# POLL- What is everyone going as?



## molly (Oct 20, 2004)

Hey out there I am still kinda stuck on what to dress up as for Halloween. I have a big big party to go to and I was wondering what everyone else is dressing up as so maybe get some ideas from. Let us all know what you are dressing up as along with a brief description of how you are doing it.

Happy Halloween to all,

Molly


----------



## brandywine1974 (Sep 10, 2005)

I am going as a vampiress. The dress is actually from a "bride of satan" costume. I added a black hooded cape. The "stake and eggs" appliance from frightcatalog, scarecrow fangs, and blood red contacts. Makeup kit from ben nye collection.


----------



## Mollins (Sep 18, 2005)

Zombie!!!!!!!


----------



## Rockerella (Aug 30, 2005)

Corpse Bride. Bought a used wedding dress at thrift store (distress appropriately), found "skeleton" panty hose (cut off one leg to use as arm/sleeve), made veil from tulle and ivy vines, spray-painted black, silk black roses bouquet, blue makup and hair coloring. Voila.


----------



## CreepyKitty (Jul 19, 2004)

- [Dataset content]
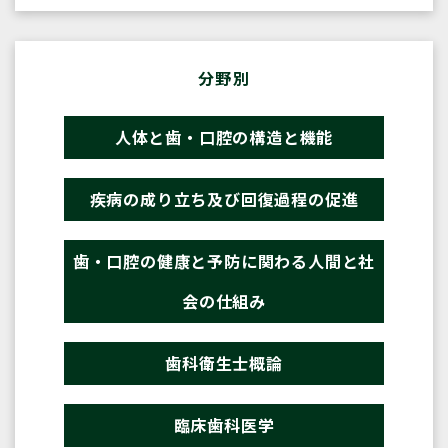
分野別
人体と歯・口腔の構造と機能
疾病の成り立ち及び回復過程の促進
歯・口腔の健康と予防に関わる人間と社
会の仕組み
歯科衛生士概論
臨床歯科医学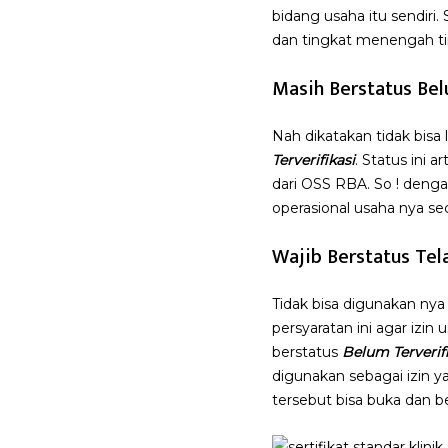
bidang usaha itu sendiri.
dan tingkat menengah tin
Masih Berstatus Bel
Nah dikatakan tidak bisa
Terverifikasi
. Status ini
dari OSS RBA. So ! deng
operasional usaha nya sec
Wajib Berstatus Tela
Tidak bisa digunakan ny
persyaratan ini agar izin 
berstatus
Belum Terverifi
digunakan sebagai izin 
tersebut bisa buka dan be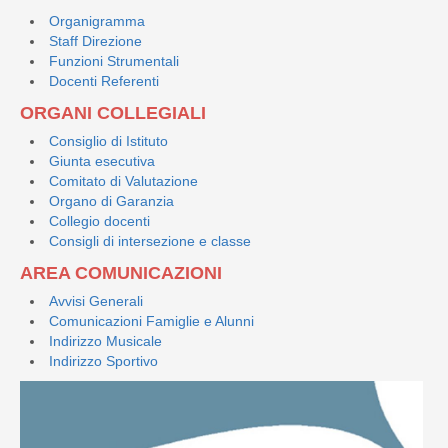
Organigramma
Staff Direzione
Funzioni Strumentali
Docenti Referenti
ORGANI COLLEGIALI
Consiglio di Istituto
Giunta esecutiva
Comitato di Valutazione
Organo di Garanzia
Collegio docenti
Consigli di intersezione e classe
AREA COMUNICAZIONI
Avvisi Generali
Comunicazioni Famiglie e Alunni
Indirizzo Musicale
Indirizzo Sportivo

---

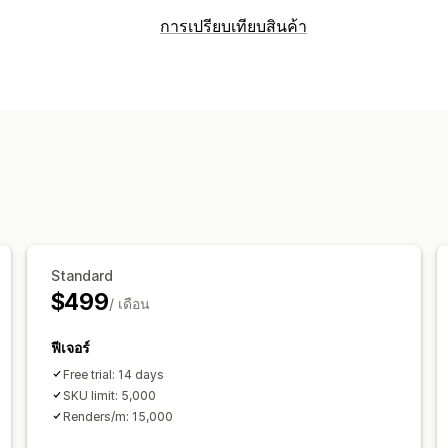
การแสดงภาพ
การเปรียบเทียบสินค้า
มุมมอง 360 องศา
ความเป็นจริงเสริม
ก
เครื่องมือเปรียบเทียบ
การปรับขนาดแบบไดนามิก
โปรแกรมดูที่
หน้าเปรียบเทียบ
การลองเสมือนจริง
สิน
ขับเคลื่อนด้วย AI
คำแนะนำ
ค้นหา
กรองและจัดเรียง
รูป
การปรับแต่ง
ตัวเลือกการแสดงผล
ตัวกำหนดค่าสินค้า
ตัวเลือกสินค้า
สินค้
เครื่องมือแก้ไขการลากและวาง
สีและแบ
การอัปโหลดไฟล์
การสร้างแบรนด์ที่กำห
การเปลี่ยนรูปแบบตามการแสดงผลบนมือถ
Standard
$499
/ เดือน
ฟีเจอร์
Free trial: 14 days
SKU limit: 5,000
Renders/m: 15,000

- [Requirement 1] In the Halloween costume thread, where did the "stake and eggs" appliance come from?
- [Requirement 2] Transcribe everything in the Halloween costume thread from "# POLL- What" down to "are doing it.".
- [Requirement 3] List every username that appears as a post heading in the Halloween costume thread.
The records come from a separate source.

- [Response 1] From frightcatalog.

- [Response 2]
# POLL- What is everyone going as?



## molly (Oct 20, 2004)

Hey out there I am still kinda stuck on what to dress up as for Halloween. I have a big big party to go to and I was wondering what everyone else is dressing up as so maybe get some ideas from. Let us all know what you are dressing up as along with a brief description of how you are doing it.

- [Response 3] molly, brandywine1974, Mollins, Rockerella, CreepyKitty